Zapadł wyrok w sprawie SM Orłowiec. Prezes zapowiada apelację
- 10 czerwca 2022 roku zapadł wyrok skazujący Prezesa Spółdzielni Mieszkaniowej, oskarżonego z art. 296 § 1 i 3 kk. Wyrok jest nieprawomocny z uwagi na zapowiedź apelacji - informuje nas wiceprezes Sądu Okręgowego w Rybniku sędzia Ewa Janik. Art. 296 stanowi: "Kto, będąc obowiązany na podstawie przepisu ustawy, decyzji właściwego organu lub umowy do zajmowania się sprawami majątkowymi lub działalnością gospodarczą osoby fizycznej, prawnej albo jednostki organizacyjnej nie mającej osobowości prawnej, przez nadużycie udzielonych mu uprawnień lub niedopełnienie ciążącego na nim obowiązku, wyrządza jej znaczną szkodę majątkową, podlega karze pozbawienia wolności od 3 miesięcy do lat 5." Zgodnie z Kodeksem Karnym za przestępstwo maksymalnie sąd mógł orzec natomiast do 10 lat pozbawienia wolności - bo wyrządzona szkoda w mieniu zaistniała w wielkich rozmiarach (§3).
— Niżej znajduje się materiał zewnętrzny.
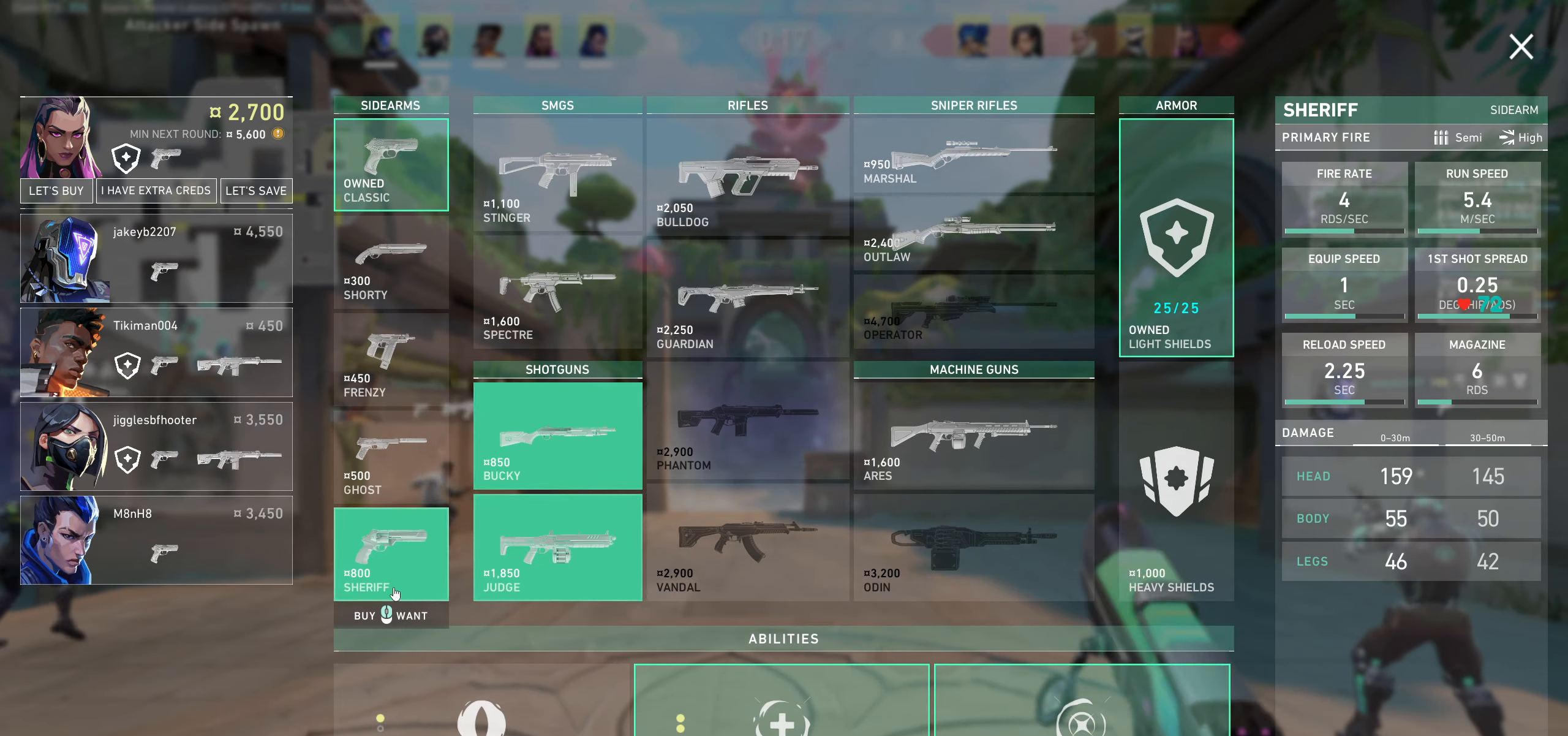
{"keys": [], "mouse": [], "events": [[200, "mouse_left", "down"], [334, "mouse_left", "up"]]}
Sąd w stosunku do oskarżonego orzekł wyrok jednego roku pozbawienia wolności w zawieszeniu na trzy lata, grzywnę w wys. 60 tys. zł oraz pokrycie kosztów procesu w wys. 12. tys. zł.
Będzie apelacja prezesa
Jak do sprawy odnosi się prezes SM Orłowiec? - Odpowiadając na Pana zapytanie potwierdzam, że zostałem skazany wyrokiem Sądu I instancji, który jest nieprawomocny. Komentarzem do powyższego wyroku będzie apelacja, którą zamierzam wnieść do Sądu Apelacyjnego w Katowicach. Wobec nie otrzymania wyroku z uzasadnieniem, nie są mi znane fakty oraz argumenty sprawy, które potwierdzają moją winę. Przypominam również, iż zgodnie z art 5 kpk do czasu wydania prawomocnego wyroku, oskarżonego uważa się za niewinnego. A więc na obecnym etapie postępowania karnego jestem osobą niewinną - podkreśla prezes SM Orłowiec Mariusz G.
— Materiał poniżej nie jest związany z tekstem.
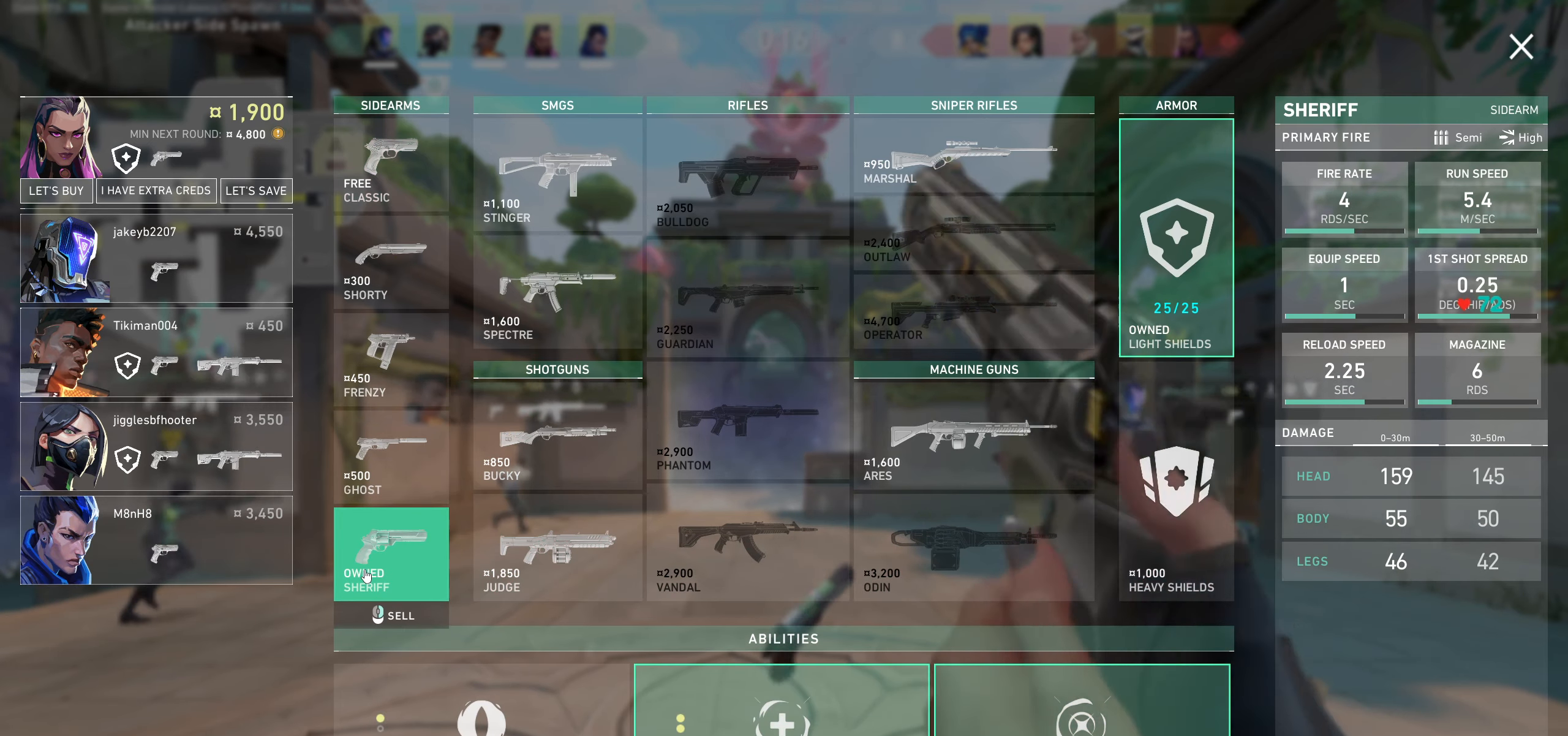
{"keys": [], "mouse": [], "events": []}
Przypomnijmy, że sprawa dotyczyła ulokowania pieniędzy spółdzielni w upadającym banku, na czym spółdzielcy stracili ponad 2 mln zł. Pieniądze miały iść na termomodernizację budynków, bo pozyskane zostały z WFOŚiGW w Katowicach. W SM Orłowiec nikt nie sprawdził opinii o mało znanym banku z Wołomina, oferującym nierealnie wysokie procenty od lokat. Okazuje się, że w momencie zakładania lokaty w SBRR, ostrzegała przed nim państwowa Komisja Nadzoru Finansowego. Lokatę dla SM Orłowiec założono w banku z końcem 2014 roku, natomiast w 2015 roku bank splajtował. W momencie upadłości na lokacie nadal znajdowały się pieniądze spółdzielców. Pieniądze w bankach zabezpieczone są przez tzw. Bankowy Fundusz Gwarancyjny. BFG gwarantował zwrot pieniędzy jedynie do kwoty 100 tys. euro. Spółdzielnia zamiast 3 milionów złotych odzyskała więc jedynie 423 tys. zł. Próby odzyskania pozostałej kwoty od syndyka masy upadłościowej nie przyniosły rezultatów. Lokatorzy SM Orłowiec stracili 2 666 250 złotych.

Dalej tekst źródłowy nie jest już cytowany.